[Rows from a dataset]
※ ※ ※

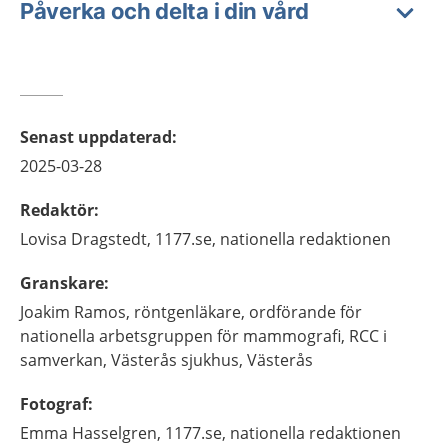
Påverka och delta i din vård
Senast uppdaterad
:
2025-03-28
Redaktör
:
Lovisa
Dragstedt,
1177.se, nationella redaktionen
Granskare
:
Joakim
Ramos,
röntgenläkare, ordförande för
nationella arbetsgruppen för mammografi, RCC i
samverkan,
Västerås sjukhus,
Västerås
Fotograf
:
Emma
Hasselgren,
1177.se, nationella redaktionen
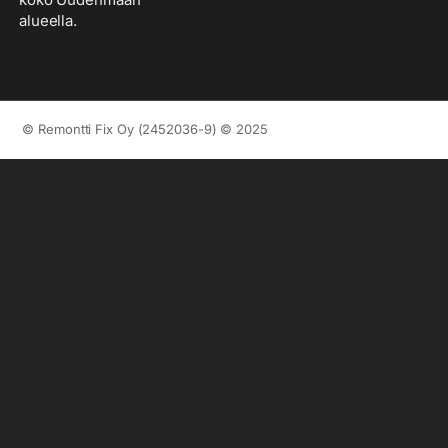
alueella.
© Remontti Fix Oy (2452036-9) © 2025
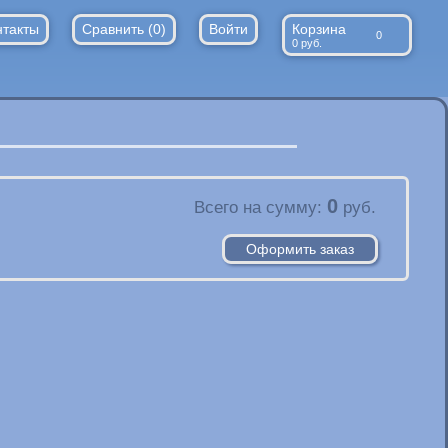
нтакты
Сравнить (
0
)
Войти
Корзина
0
0
руб.
0
Всего на сумму:
руб.
Оформить заказ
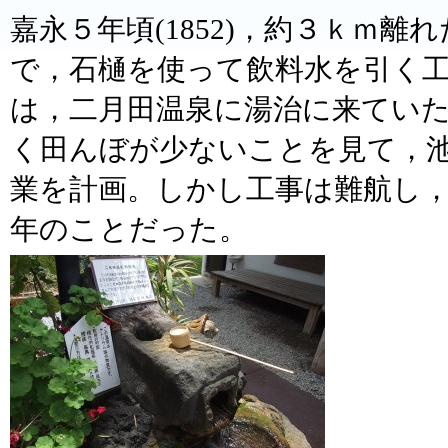
嘉永５年頃(1852)，約３ｋｍ
で，石樋を使って飲料水を引く工事
は，二月田温泉に湯治に来てい
く田んぼが少ないことを見て，
業を計画。しかし工事は難航し
年のことだった。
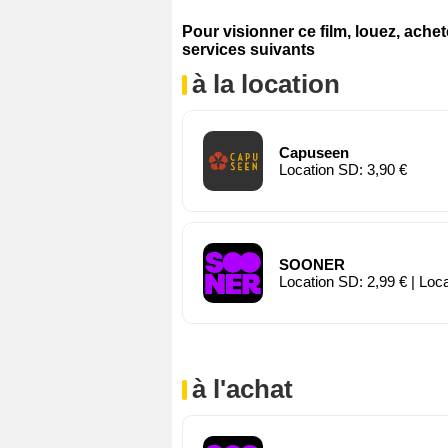
Pour visionner ce film, louez, ache
services suivants
à la location
Capuseen
Location SD: 3,90 €
SOONER
Location SD: 2,99 € | Loc
à l'achat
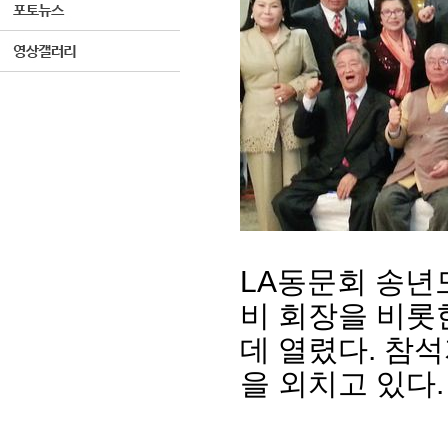
LA동문회 송년
비 회장을 비롯
데 열렸다. 참
을 외치고 있다.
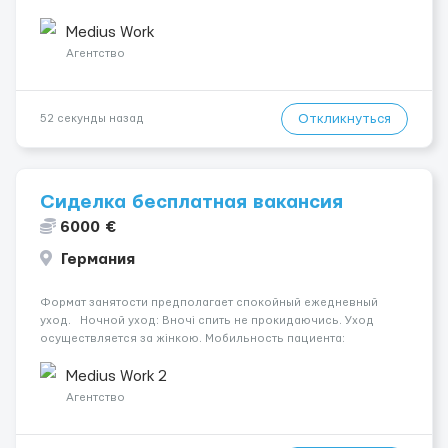
плата — 1600 €. Мобильность пациента: Мобільний з
ходунками (ролатор, палиця). Психологическое состояние...
Medius Work
Агентство
Откликнуться
52 секунды назад
Сиделка бесплатная вакансия
6000 €
Германия
Формат занятости предполагает спокойный ежедневный
уход. Ночной уход: Вночі спить не прокидаючись. Уход
осуществляется за жінкою. Мобильность пациента:
Мобільний з ходунками (ролатор, палиця). Условия и
требования: Пол кандидата: жіноча. Язык общения: німецька
Medius Work 2
добра. ...
Агентство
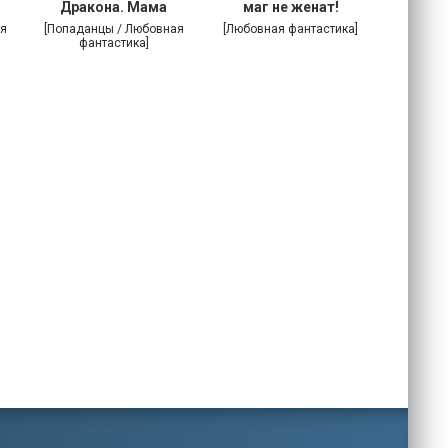
Дракона. Мама
маг не женат!
поневоле
я
[Попаданцы / Любовная
[Любовная фантастика]
[Попада
фантастика]
фа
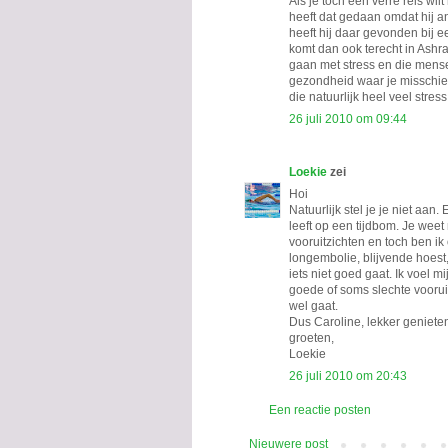
Als je toch een verre reis wi
heeft dat gedaan omdat hij 
heeft hij daar gevonden bij 
komt dan ook terecht in Ashr
gaan met stress en die mens
gezondheid waar je misschien
die natuurlijk heel veel stress
26 juli 2010 om 09:44
Loekie
zei
Hoi
Natuurlijk stel je je niet aan
leeft op een tijdbom. Je weet 
vooruitzichten en toch ben ik
longembolie, blijvende hoest,
iets niet goed gaat. Ik voel m
goede of soms slechte voorui
wel gaat.
Dus Caroline, lekker genieten
groeten,
Loekie
26 juli 2010 om 20:43
Een reactie posten
Nieuwere post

※ ※ ※

- _GOAL OF THE EXERCISE_
Format the stretch from the line containing "Дракона. Мама" through the end of the rows as a Markdown table with the columns Row and Line, giving each line a row number and leaving out blank lines. Omit the pictures from the answer.

- _RESPONSE TO THIS TASK_
| Row | Line |
|---|---|
| 1 | Дракона. Мама |
| 2 | маг не женат! |
| 3 | поневоле |
| 4 | я |
| 5 | [Попаданцы / Любовная |
| 6 | [Любовная фантастика] |
| 7 | [Попада |
| 8 | фантастика] |
| 9 | фа |
| 10 | Als je toch een verre reis wi |
| 11 | heeft dat gedaan omdat hij  |
| 12 | heeft hij daar gevonden bij  |
| 13 | komt dan ook terecht in Ashr |
| 14 | gaan met stress en die mens |
| 15 | gezondheid waar je misschien |
| 16 | die natuurlijk heel veel stress |
| 17 | 26 juli 2010 om 09:44 |
| 18 | Loekie |
| 19 | zei |
| 20 | Hoi |
| 21 | Natuurlijk stel je je niet aan |
| 22 | leeft op een tijdbom. Je weet  |
| 23 | vooruitzichten en toch ben ik |
| 24 | longembolie, blijvende hoest, |
| 25 | iets niet goed gaat. Ik voel m |
| 26 | goede of soms slechte voorui |
| 27 | wel gaat. |
| 28 | Dus Caroline, lekker genieten |
| 29 | groeten, |
| 30 | Loekie |
| 31 | 26 juli 2010 om 20:43 |
| 32 | Een reactie posten |
| 33 | Nieuwere post |